Kevin is in his late 40s. He has four daughters, one still at home and in school, and a granddaughter. He and his wife are the kindest, sweetest people you would ever know.

This isn’t BS. I’m telling the truth – they’re so nice, I can’t think of anyone else even in the ballpark.

Kevin and Melanie are the most religious of my friends. They are observant Mormons. Kevin is an elder at his church&#185. Their religious beliefs are reflected in how their daughters were brought up.

Kevin is my friend who can do everything. Whether it’s physical labor, electronics or computer related, Kevin always has the answer. He doesn’t look like a jock, and I’ve never heard him express any interest in sports (a continuing trend with my friends), but he kayaks and camps and is generally at home in the outdoors.

He would give you the shirt off his back. He would. End of story.

A few months ago Kevin had some back trouble. Who knows why these things happen. He had surgery. Back problems don’t go away all at once, as Kevin found. We really hadn’t discussed the surgery in a while and I assumed he was healing.

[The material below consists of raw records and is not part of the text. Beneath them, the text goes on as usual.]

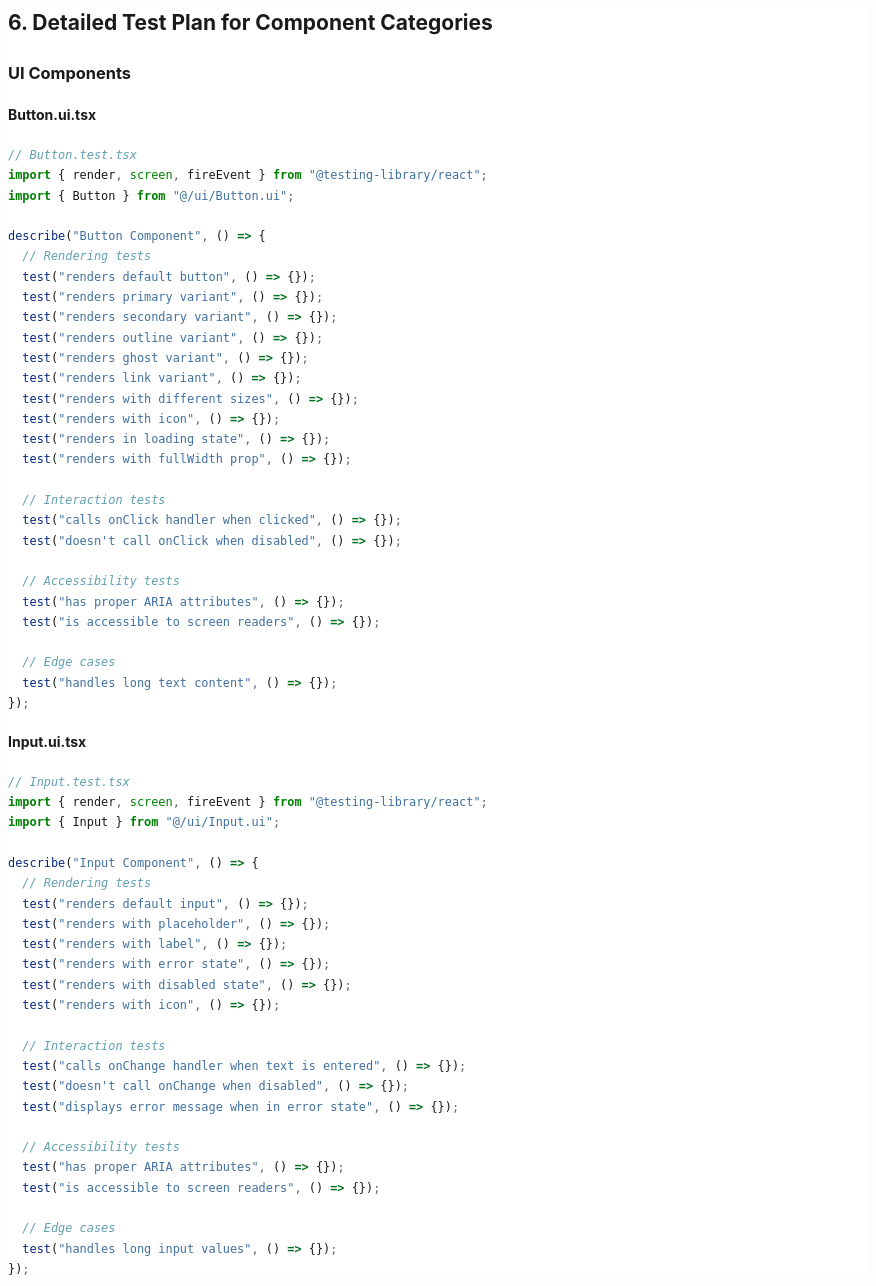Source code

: ## 6. Detailed Test Plan for Component Categories

### UI Components

#### Button.ui.tsx
```typescript
// Button.test.tsx
import { render, screen, fireEvent } from "@testing-library/react";
import { Button } from "@/ui/Button.ui";

describe("Button Component", () => {
  // Rendering tests
  test("renders default button", () => {});
  test("renders primary variant", () => {});
  test("renders secondary variant", () => {});
  test("renders outline variant", () => {});
  test("renders ghost variant", () => {});
  test("renders link variant", () => {});
  test("renders with different sizes", () => {});
  test("renders with icon", () => {});
  test("renders in loading state", () => {});
  test("renders with fullWidth prop", () => {});
  
  // Interaction tests  
  test("calls onClick handler when clicked", () => {});
  test("doesn't call onClick when disabled", () => {});
  
  // Accessibility tests
  test("has proper ARIA attributes", () => {});
  test("is accessible to screen readers", () => {});
  
  // Edge cases
  test("handles long text content", () => {});
});
```

#### Input.ui.tsx
```typescript
// Input.test.tsx
import { render, screen, fireEvent } from "@testing-library/react";
import { Input } from "@/ui/Input.ui";

describe("Input Component", () => {
  // Rendering tests
  test("renders default input", () => {});
  test("renders with placeholder", () => {});
  test("renders with label", () => {});
  test("renders with error state", () => {});
  test("renders with disabled state", () => {});
  test("renders with icon", () => {});
  
  // Interaction tests
  test("calls onChange handler when text is entered", () => {});
  test("doesn't call onChange when disabled", () => {});
  test("displays error message when in error state", () => {});
  
  // Accessibility tests
  test("has proper ARIA attributes", () => {});
  test("is accessible to screen readers", () => {});
  
  // Edge cases
  test("handles long input values", () => {});
});
```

Last Thursday I spoke to Kevin, first on Instant Messenger and then on the phone. He was in the hospital.

His symptoms were back pain and nausea. When he went for medical treatment, he was told he needed to be in the hospital right then – they literally walked him over.

Doctors had discovered a blood clot in his pancreas. Blood clots are serious stuff, so he went to have it ‘fixed’.

After we got off the phone, I did what most people do in 2006, I went to the Internet to research his trouble.

Enter “pancreas blood clot” in Google and the first citation’s headline is: “ACS :: How Is Cancer of the Pancreas Diagnosed?”

It had never entered my mind. It had probably never entered Kevin’s either. He’s not even 50. He doesn’t smoke or drink. He’s easy going and non-stressful. He has lived the observant life and, religion aside, he’s still a wonderful person.

I went to visit Kevin on Thursday. He was in a pleasantly bright room with the door open and a curtain giving him a modicum of privacy. He had his laptop and cellphone at the ready. He was lying in bed, over the covers. There was a currently unused ‘port’ for intravenous fluid on his wrist.

If Kevin was sick, I couldn’t see it.

We talked about my Internet project. Kevin was my go-to guy when I ran into problems and he was designing the backend interface to the database.

I told him to forget it. But he said it would be a good way to pass the time.

We spoke again Friday. He was originally supposed to be leaving, but some tests had come back and he had pancreatic cancer. He said it like you might say you had peeling paint at home. He was relaxed… unphased.

From Wikipedia: Patients diagnosed with pancreatic cancer typically have a poor prognosis because the cancer usually causes no symptoms early on, leading to metastatic disease at time of diagnosis. Median survival from diagnosis is around 3 to 6 months; 5-year survival is 5%

Kevin came home Saturday evening.

&#185 – I apologize, because I don’t think it’s actually called a church and elder might be an inaccurate term. He is the lay person who runs the services.

Addendum – It is January 24, 2008. While installing new software I found this entry. I treaded lightly when I wrote this. Unfortunately, our worst fears were realized and Kevin died from the cancer on June 1, 2007.

He was everything I said he was and more. He really should still be alive. That would be the fair outcome.